Task brief » Take the data below and repeat it exactly.

Data provided »

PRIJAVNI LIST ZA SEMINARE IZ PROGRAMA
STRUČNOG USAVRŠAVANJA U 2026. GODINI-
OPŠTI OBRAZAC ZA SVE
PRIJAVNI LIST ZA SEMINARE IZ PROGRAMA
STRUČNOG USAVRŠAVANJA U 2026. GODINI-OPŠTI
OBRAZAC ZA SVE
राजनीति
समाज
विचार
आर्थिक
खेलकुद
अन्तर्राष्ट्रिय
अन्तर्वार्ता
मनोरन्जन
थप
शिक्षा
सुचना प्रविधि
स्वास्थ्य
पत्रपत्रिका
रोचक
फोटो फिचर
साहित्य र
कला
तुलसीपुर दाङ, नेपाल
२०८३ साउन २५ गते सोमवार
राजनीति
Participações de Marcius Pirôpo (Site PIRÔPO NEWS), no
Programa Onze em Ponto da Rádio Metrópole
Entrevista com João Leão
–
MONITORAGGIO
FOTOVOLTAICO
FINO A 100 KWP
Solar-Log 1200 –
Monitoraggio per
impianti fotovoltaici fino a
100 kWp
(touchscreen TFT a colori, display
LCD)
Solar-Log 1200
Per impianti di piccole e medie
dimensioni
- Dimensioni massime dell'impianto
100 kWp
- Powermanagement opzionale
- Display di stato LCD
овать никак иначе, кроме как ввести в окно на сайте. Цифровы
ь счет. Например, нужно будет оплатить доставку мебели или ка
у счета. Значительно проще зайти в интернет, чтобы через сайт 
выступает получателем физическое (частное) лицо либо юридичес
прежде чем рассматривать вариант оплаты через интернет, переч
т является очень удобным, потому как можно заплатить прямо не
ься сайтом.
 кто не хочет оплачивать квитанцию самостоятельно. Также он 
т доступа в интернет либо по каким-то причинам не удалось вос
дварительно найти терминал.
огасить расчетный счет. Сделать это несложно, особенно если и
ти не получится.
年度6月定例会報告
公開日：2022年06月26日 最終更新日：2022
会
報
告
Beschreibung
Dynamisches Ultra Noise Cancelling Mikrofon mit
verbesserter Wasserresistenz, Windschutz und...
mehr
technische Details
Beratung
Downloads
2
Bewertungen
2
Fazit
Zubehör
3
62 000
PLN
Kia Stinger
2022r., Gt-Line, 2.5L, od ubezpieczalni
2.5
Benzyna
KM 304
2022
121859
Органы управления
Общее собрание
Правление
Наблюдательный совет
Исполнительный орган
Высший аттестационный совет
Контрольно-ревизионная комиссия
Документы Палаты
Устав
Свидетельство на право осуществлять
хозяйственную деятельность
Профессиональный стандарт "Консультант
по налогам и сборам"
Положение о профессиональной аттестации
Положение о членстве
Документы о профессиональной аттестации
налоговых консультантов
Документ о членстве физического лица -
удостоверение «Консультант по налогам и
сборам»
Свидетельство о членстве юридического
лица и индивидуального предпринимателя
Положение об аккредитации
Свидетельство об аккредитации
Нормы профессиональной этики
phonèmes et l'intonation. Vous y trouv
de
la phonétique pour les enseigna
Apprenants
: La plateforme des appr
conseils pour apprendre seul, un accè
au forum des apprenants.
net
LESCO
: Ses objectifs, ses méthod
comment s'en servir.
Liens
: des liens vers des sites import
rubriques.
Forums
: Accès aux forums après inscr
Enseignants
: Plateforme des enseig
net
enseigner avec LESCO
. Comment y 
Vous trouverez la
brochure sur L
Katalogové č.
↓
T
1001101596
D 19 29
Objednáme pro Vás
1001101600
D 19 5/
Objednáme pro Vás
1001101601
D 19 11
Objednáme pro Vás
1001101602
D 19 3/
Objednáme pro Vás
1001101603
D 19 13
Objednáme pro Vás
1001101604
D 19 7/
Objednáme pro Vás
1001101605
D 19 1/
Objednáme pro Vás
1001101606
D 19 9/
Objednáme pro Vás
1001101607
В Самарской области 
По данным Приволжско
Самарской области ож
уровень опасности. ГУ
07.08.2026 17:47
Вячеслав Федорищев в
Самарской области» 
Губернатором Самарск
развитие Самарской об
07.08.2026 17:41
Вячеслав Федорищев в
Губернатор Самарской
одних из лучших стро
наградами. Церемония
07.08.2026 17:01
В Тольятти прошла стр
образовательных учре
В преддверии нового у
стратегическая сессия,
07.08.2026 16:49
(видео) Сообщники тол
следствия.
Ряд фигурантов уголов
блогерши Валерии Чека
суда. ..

Exercise output »
PRIJAVNI LIST ZA SEMINARE IZ PROGRAMA
STRUČNOG USAVRŠAVANJA U 2026. GODINI-
OPŠTI OBRAZAC ZA SVE
PRIJAVNI LIST ZA SEMINARE IZ PROGRAMA
STRUČNOG USAVRŠAVANJA U 2026. GODINI-OPŠTI
OBRAZAC ZA SVE
राजनीति
समाज
विचार
आर्थिक
खेलकुद
अन्तर्राष्ट्रिय
अन्तर्वार्ता
मनोरन्जन
थप
शिक्षा
सुचना प्रविधि
स्वास्थ्य
पत्रपत्रिका
रोचक
फोटो फिचर
साहित्य र
कला
तुलसीपुर दाङ, नेपाल
२०८३ साउन २५ गते सोमवार
राजनीति
Participações de Marcius Pirôpo (Site PIRÔPO NEWS), no
Programa Onze em Ponto da Rádio Metrópole
Entrevista com João Leão
–
MONITORAGGIO
FOTOVOLTAICO
FINO A 100 KWP
Solar-Log 1200 –
Monitoraggio per
impianti fotovoltaici fino a
100 kWp
(touchscreen TFT a colori, display
LCD)
Solar-Log 1200
Per impianti di piccole e medie
dimensioni
- Dimensioni massime dell'impianto
100 kWp
- Powermanagement opzionale
- Display di stato LCD
овать никак иначе, кроме как ввести в окно на сайте. Цифровы
ь счет. Например, нужно будет оплатить доставку мебели или ка
у счета. Значительно проще зайти в интернет, чтобы через сайт 
выступает получателем физическое (частное) лицо либо юридичес
прежде чем рассматривать вариант оплаты через интернет, переч
т является очень удобным, потому как можно заплатить прямо не
ься сайтом.
 кто не хочет оплачивать квитанцию самостоятельно. Также он 
т доступа в интернет либо по каким-то причинам не удалось вос
дварительно найти терминал.
огасить расчетный счет. Сделать это несложно, особенно если и
ти не получится.
年度6月定例会報告
公開日：2022年06月26日 最終更新日：2022
会
報
告
Beschreibung
Dynamisches Ultra Noise Cancelling Mikrofon mit
verbesserter Wasserresistenz, Windschutz und...
mehr
technische Details
Beratung
Downloads
2
Bewertungen
2
Fazit
Zubehör
3
62 000
PLN
Kia Stinger
2022r., Gt-Line, 2.5L, od ubezpieczalni
2.5
Benzyna
KM 304
2022
121859
Органы управления
Общее собрание
Правление
Наблюдательный совет
Исполнительный орган
Высший аттестационный совет
Контрольно-ревизионная комиссия
Документы Палаты
Устав
Свидетельство на право осуществлять
хозяйственную деятельность
Профессиональный стандарт "Консультант
по налогам и сборам"
Положение о профессиональной аттестации
Положение о членстве
Документы о профессиональной аттестации
налоговых консультантов
Документ о членстве физического лица -
удостоверение «Консультант по налогам и
сборам»
Свидетельство о членстве юридического
лица и индивидуального предпринимателя
Положение об аккредитации
Свидетельство об аккредитации
Нормы профессиональной этики
phonèmes et l'intonation. Vous y trouv
de
la phonétique pour les enseigna
Apprenants
: La plateforme des appr
conseils pour apprendre seul, un accè
au forum des apprenants.
net
LESCO
: Ses objectifs, ses méthod
comment s'en servir.
Liens
: des liens vers des sites import
rubriques.
Forums
: Accès aux forums après inscr
Enseignants
: Plateforme des enseig
net
enseigner avec LESCO
. Comment y 
Vous trouverez la
brochure sur L
Katalogové č.
↓
T
1001101596
D 19 29
Objednáme pro Vás
1001101600
D 19 5/
Objednáme pro Vás
1001101601
D 19 11
Objednáme pro Vás
1001101602
D 19 3/
Objednáme pro Vás
1001101603
D 19 13
Objednáme pro Vás
1001101604
D 19 7/
Objednáme pro Vás
1001101605
D 19 1/
Objednáme pro Vás
1001101606
D 19 9/
Objednáme pro Vás
1001101607
В Самарской области 
По данным Приволжско
Самарской области ож
уровень опасности. ГУ
07.08.2026 17:47
Вячеслав Федорищев в
Самарской области» 
Губернатором Самарск
развитие Самарской об
07.08.2026 17:41
Вячеслав Федорищев в
Губернатор Самарской
одних из лучших стро
наградами. Церемония
07.08.2026 17:01
В Тольятти прошла стр
образовательных учре
В преддверии нового у
стратегическая сессия,
07.08.2026 16:49
(видео) Сообщники тол
следствия.
Ряд фигурантов уголов
блогерши Валерии Чека
суда. ..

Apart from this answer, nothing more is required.